AI’s lack of understanding could also lead to problems if we start relying too much on it for ideas. Boussioux says: “AI can only ideate based on its training data. If we stop relying on humans, we may lose important ideas — especially some of the more surprising, exciting, diverse or fair ones. For example, it could be harmful if we forget some important [sections of the] population in our ideation. So it also requires responsible and careful use and awareness of biases in AI and in humans.”
Boussioux says sophisticated innovation requires keeping up-to-date with AI’s “jagged frontier” — the grey area in which humans still perform better and where it can help or harm us.

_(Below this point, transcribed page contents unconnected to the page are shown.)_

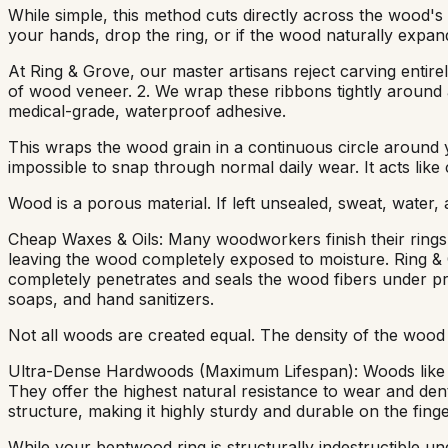
While simple, this method cuts directly across the wood's 
your hands, drop the ring, or if the wood naturally expand
At Ring & Grove, our master artisans reject carving entire
of wood veneer. 2. We wrap these ribbons tightly around 
medical-grade, waterproof adhesive.
This wraps the wood grain in a continuous circle around you
impossible to snap through normal daily wear. It acts like
Wood is a porous material. If left unsealed, sweat, water,
Cheap Waxes & Oils: Many woodworkers finish their rings w
leaving the wood completely exposed to moisture. Ring & G
completely penetrates and seals the wood fibers under pre
soaps, and hand sanitizers.
Not all woods are created equal. The density of the wood s
Ultra-Dense Hardwoods (Maximum Lifespan): Woods like A
They offer the highest natural resistance to wear and denti
structure, making it highly sturdy and durable on the finge
While your bentwood ring is structurally indestructible un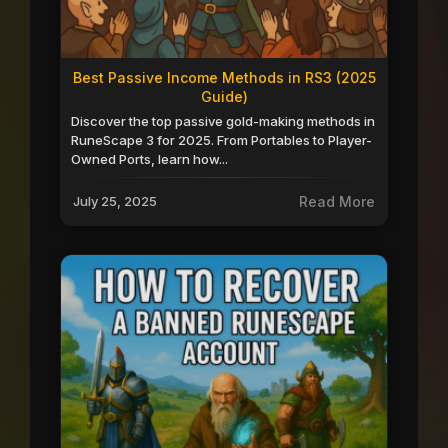
Best Passive Income Methods in RS3 (2025
Guide)
Discover the top passive gold-making methods in
RuneScape 3 for 2025. From Portables to Player-
Owned Ports, learn how...
July 25, 2025
Read More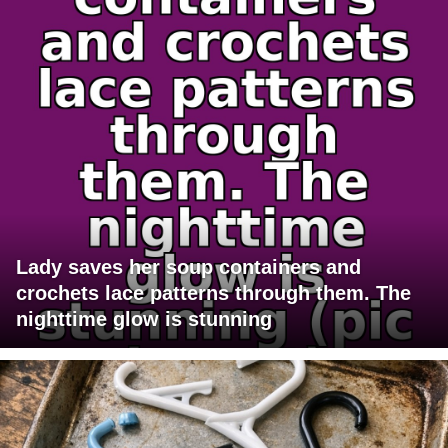
Lady saves her soup containers and
crochets lace patterns through them. The
nighttime glow is stunning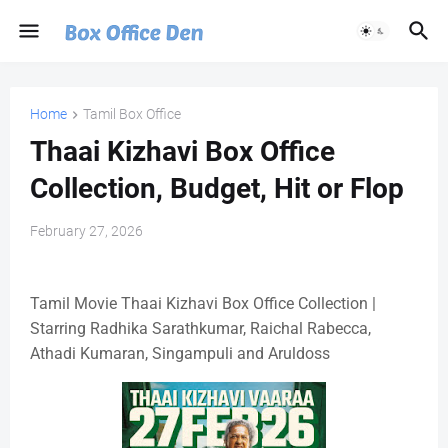
Home
Tamil Box Office
Thaai Kizhavi Box Office
Collection, Budget, Hit or Flop
February 27, 2026
Tamil Movie Thaai Kizhavi Box Office Collection |
Starring Radhika Sarathkumar, Raichal Rabecca,
Athadi Kumaran, Singampuli and Aruldoss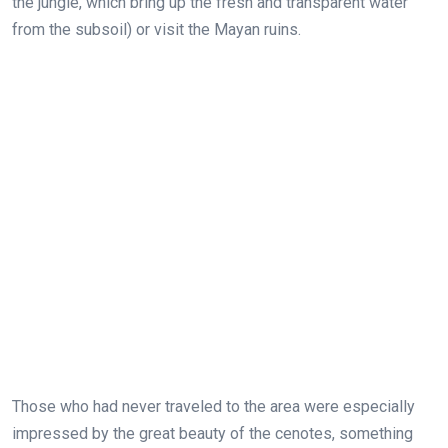
the jungle, which bring up the fresh and transparent water
from the subsoil) or visit the Mayan ruins.
Those who had never traveled to the area were especially
impressed by the great beauty of the cenotes, something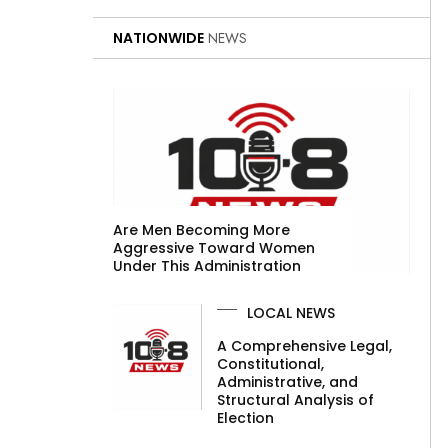
NATIONWIDE
NEWS
Are Men Becoming More
Aggressive Toward Women
Under This Administration
LOCAL NEWS
A Comprehensive Legal,
Constitutional,
Administrative, and
Structural Analysis of
Election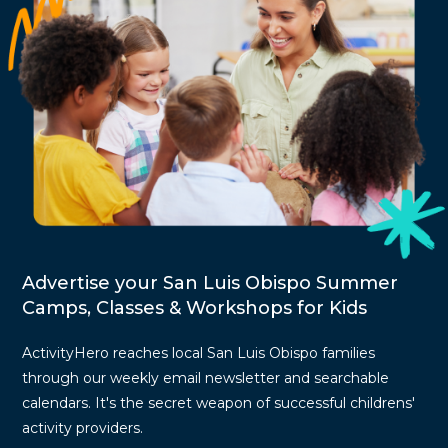
Advertise your San Luis Obispo Summer
Camps, Classes & Workshops for Kids
ActivityHero reaches local San Luis Obispo families
through our weekly email newsletter and searchable
calendars. It's the secret weapon of successful childrens'
activity providers.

Avoiding patent and copyright disputes is also a critical challenge for anyone using AI to help launch products or services. “It’s hard to know for sure there wasn’t a copyrighted concept in the training data that you’ve ended up using,” says Boussioux. “That’s a legal question I must leave to others to argue. But you should proceed carefully. One problem is we only have a small understanding of how large language models work. They can also lie and hallucinate (present false facts) but it’s hard to spot when that happens.”
AI can never be trusted blindly and always needs “parental supervision.” And businesses may need expert help explaining how important ideas were created and how to interpret them. Boussioux says evolving skills will include learning to: ask the right questions; constantly refine prompts; interrogate the concepts used in AI’s answers; and map the concepts behind it. This will help us see how those concepts are connected or not; and how similar AI-generated ideas are to existing ones. If bringing an important idea to market, you may want to build a “genealogy tree” to check these connections, which requires skilled interrogation, he says.
Hedderman says upskilling around AI will be critical to unleashing its creative potential. According to recent YouGov research, 54% of business leaders are concerned their workforce lacks the skills to maximize AI opportunities. “Also generative AI and large language models are still in their infancy,” says Hedderman. “So it’s critical to ensure AI deployment is responsible and ethical. Organizations must combat disinformation and eliminate biases, while safeguarding data privacy and respecting copyright.” He adds that Microsoft aims to mitigate the latter issue by assuming legal responsibility for any copyright disputes arising from customers using its AI products.
Boussioux urges those who design large AI models to create more transparency around the training data and how they operate. This could help businesses understand many of these problems better, including around intellectual property. Indeed, businesses will need to find ways to solve all these challenges to grasp AI’s full potential. But if they can do that and keep the innovation process legal and fair, AI can increasingly help them generate good new ideas. And, who knows, maybe a couple of brilliant ones.